Он встал на ноги и поднял с пола, из-под стола, пистолет Макарова, взвесил его на ладони, вытащил из ручки обойму. Выщелкнул из обоймы пять стандартных патронов девятого калибра, раскатившихся по столу. Он понюхал ствол, почувствовав кислый свежий запах сгоревшего пороха. Все, на этом самодеятельные изыскания можно считать завершенными, – и пора обращаться, куда следует. Бросив косой взгляд на тело, он вышел в коридор, прошел в ванну и тщательно, с мылом вымыл руки.
Итак, надо звонить в милицию, от этого никуда не денешься, процедура крайне неприятная, но необходимая. Росляков вытер руки мятым полотенцем и сел на бортик ванной. Итак, милиция… Нужно обдумать все слова, все действия, чтобы не смешить людей и не ставить самого себя в щекотливое двусмысленное положение человека, вынужденного оправдываться в том, чего он не совершал.

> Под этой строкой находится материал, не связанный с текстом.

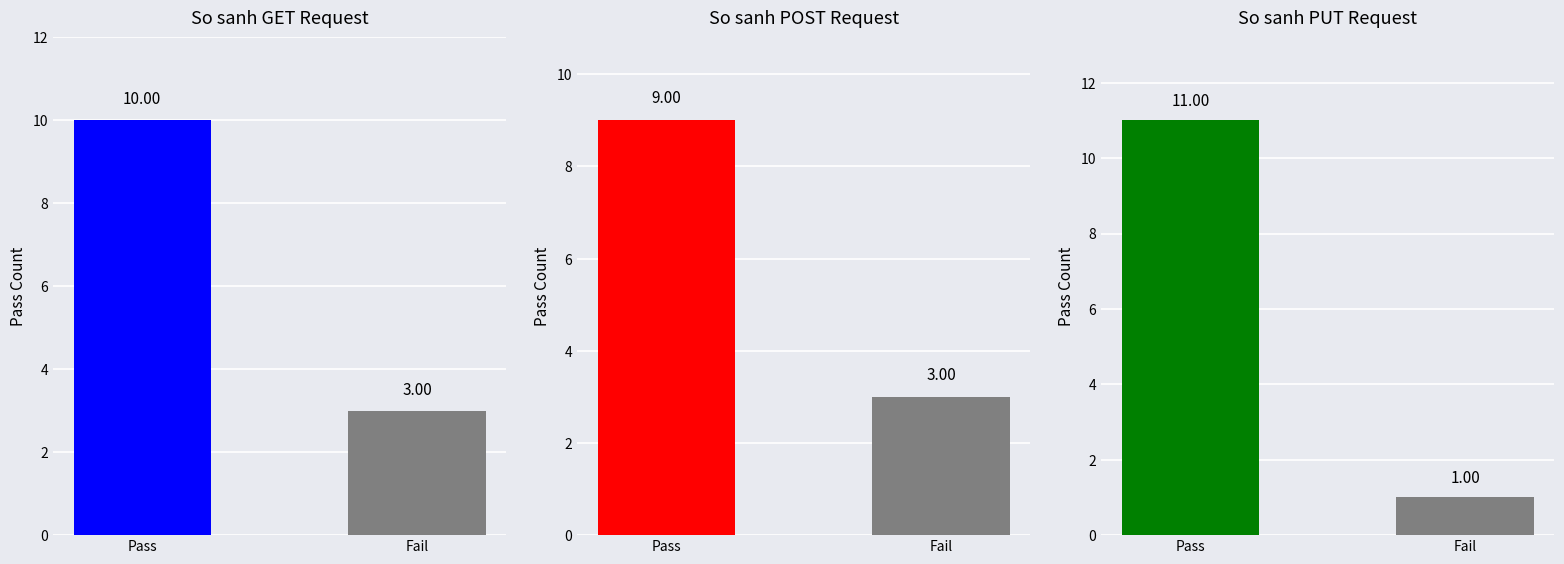

At which category is the sum across all series the highest?

Pass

Он звонит в милицию… Но в какую именно милицию он звонит, в ближайшее районное отделение или лучше сразу на Петровку? Не имеет значения, только скажи, что в твоей квартире лежит труп – и долго ждать не придется, приедут и те и другие, и местные и сыщики из ГУВД, плюс следователь прокуратуры, плюс эксперты и ещё чертова туча незнакомых людей.

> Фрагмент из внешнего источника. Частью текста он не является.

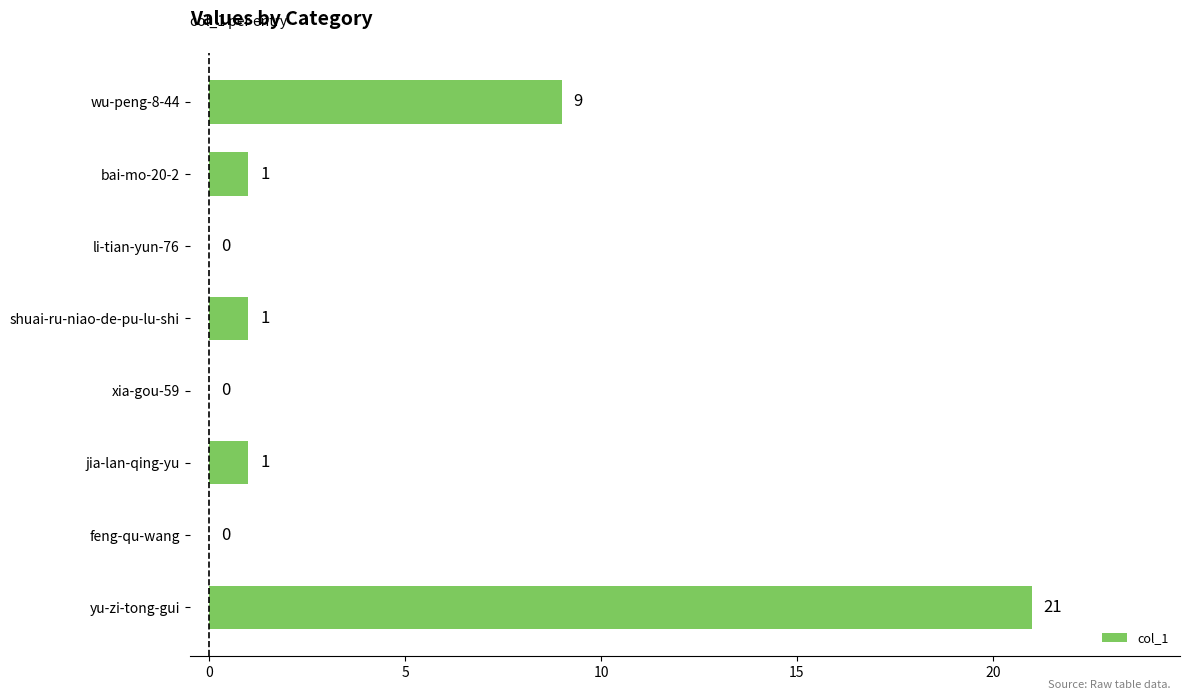

Are the bars horizontal?

Yes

Да, шума будет много. Народ возвращается с работы, а милиционеры весь дом на уши поставят: понятые, свидетели… После этого происшествия на него, Рослякова, будут показывать пальцем. Вот, убийца идет, мокрушник. Впрочем, квартиру можно будет поменять. Даже нужно.
Сволочь Овечкин, угораздило же его застрелиться именно здесь, на чужой кухне, в квартире почти незнакомого человека, тоже выбрал место. Вышел бы хоть в парадное, спустился на этаж ниже и пустил себе пулю хоть в висок, хоть в задницу. Так нет, нужно ему именно в чужой квартире… Интересно, думает ли человек о тех неудобствах, что причинит своей гибелью окружающим людям? Если этот тип хоть о чем-то думал, так, может, жив остался.
* * * *
Мелкие мысли хаотично разбегались, уводили Рослякова куда-то в сторону от главного решения. Итак, он наберет номер: «Простите за беспокойство, но у меня тут в кухне труп незнакомого мужчины валяется. Не могли бы вы его, этот труп, забрать куда-нибудь? Пусть там у вас полежит где-нибудь, а то я боюсь покойников.